提示された文章
「車椅子入場できますか」「入場はできます」という話。

 ねこの問い合わせシリーズ第1弾は、チームラボ特別展@名古屋市科学館の車椅子での入場について。

 以前から気になっていたチームラボの展示が名古屋に来るらしいと11月初めに聞いて、是非行きたいと開催情報を検索していた。
名古屋市科学館の特別展予告ページ
特別展の「公式ホームページ」とされているチームラボのウェブページ

 すると、チームラボのページの「来場のご案内」→「施設について」の項目で、車椅子のピクトグラムが薄くなっているのを見つけた。(現在修正済みのため以下にスクショを貼る。)

チームラボ ピクトグラム

 「車椅子でのご入場」のピクトグラムが薄くなっているということは、車椅子で入場できないという意味ではないか?しかし、名古屋市科学館のウェブサイトでは、「よくある質問」で「館内は、バリアフリーになっております」と書かれており、車椅子の貸し出しもあるという。一体どういうことだろうか?もし、特別展の会場のみ車椅子入場できないのだとしたら、何故?
 ツイッターで検索してみても、「行ってみたい」という声はたくさんあるのだが、この点に関する疑問の声は見当たらなかった。ちなみに、名古屋市科学館での前回(2016年)の開催情報を見ると「※二人乗りベビーカーの場合は、通れない箇所がございます。」という記述はあったが、車椅子については特に書かれていなかった。一方、チームラボ@お台場の展示「ボーダレス」では電動車椅子の入場拒否があったという記事()も見つけてちょっと不安になり、開催日も近いし(11月30日~)、誰も訊いてないなら自分が訊くしかないか、と思った。

[保存済みの項目]
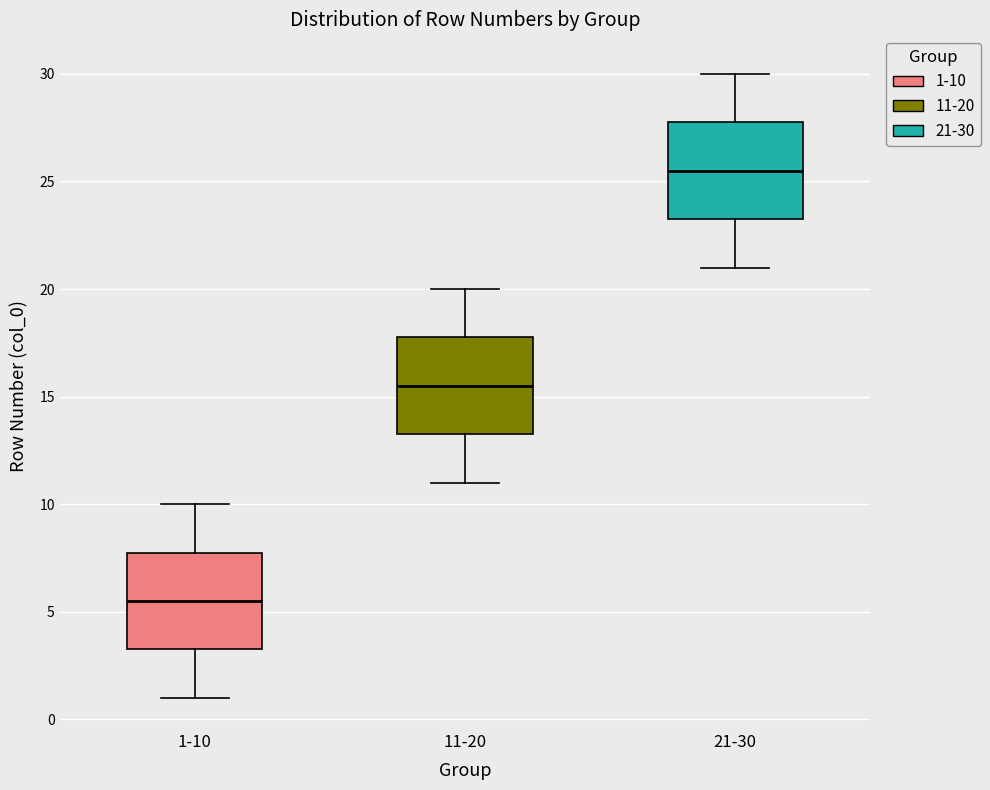

Reading left to right, transcribe this box plot: for each box, give where its median line is, the range the box spans, and where its two whiskers end, as read against the y-axis. The values are not printed on the chart, so give them approximately, as read against the axis.

1-10: median 5.5, box 3.5 to 8.0, whiskers 1.0 to 10.0
11-20: median 15.5, box 13.5 to 18.0, whiskers 11.0 to 20.0
21-30: median 25.5, box 23.5 to 28.0, whiskers 21.0 to 30.0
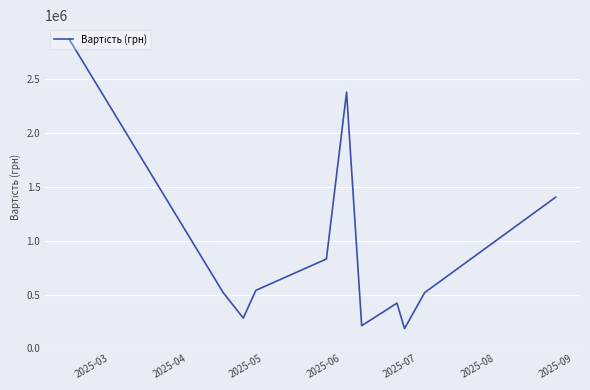

What is the minimum value shown in the chart?

184200.0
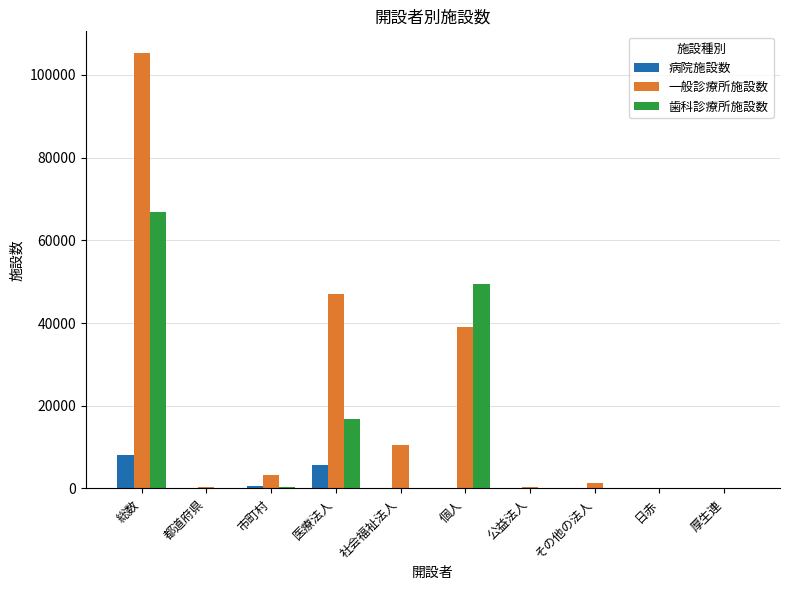

Is it true that 病院施設数 equals 96 at 厚生連?

True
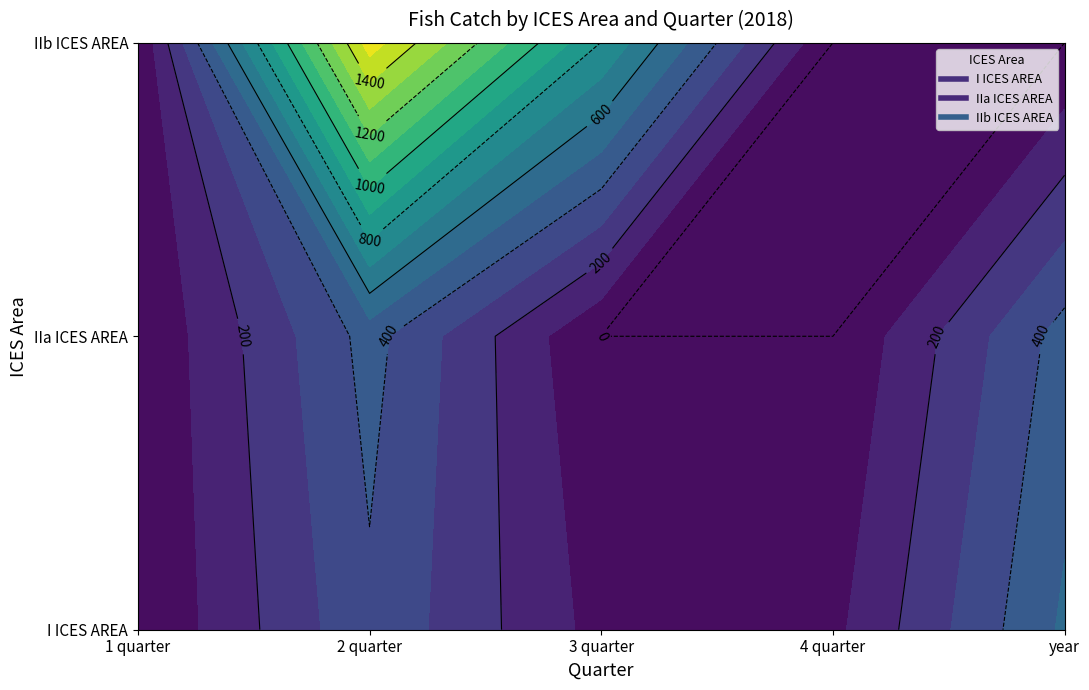

Rank the categories by IIa ICES AREA value from lowest to highest.

3 quarter, 4 quarter, 1 quarter, 2 quarter, year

課題の指示
a - 車椅子入場に関する文章によると、特別展は何月何日から開催されるか。
b - 車椅子入場に関する文章のうち、「チームラボ ピクトグラム」から「が訊くしかないか、と思った。」までを一字も変えずに出力してください。

演習の結果
a - 11月30日から開催される。

b -
チームラボ ピクトグラム

 「車椅子でのご入場」のピクトグラムが薄くなっているということは、車椅子で入場できないという意味ではないか?しかし、名古屋市科学館のウェブサイトでは、「よくある質問」で「館内は、バリアフリーになっております」と書かれており、車椅子の貸し出しもあるという。一体どういうことだろうか?もし、特別展の会場のみ車椅子入場できないのだとしたら、何故?
 ツイッターで検索してみても、「行ってみたい」という声はたくさんあるのだが、この点に関する疑問の声は見当たらなかった。ちなみに、名古屋市科学館での前回(2016年)の開催情報を見ると「※二人乗りベビーカーの場合は、通れない箇所がございます。」という記述はあったが、車椅子については特に書かれていなかった。一方、チームラボ@お台場の展示「ボーダレス」では電動車椅子の入場拒否があったという記事()も見つけてちょっと不安になり、開催日も近いし(11月30日~)、誰も訊いてないなら自分が訊くしかないか、と思った。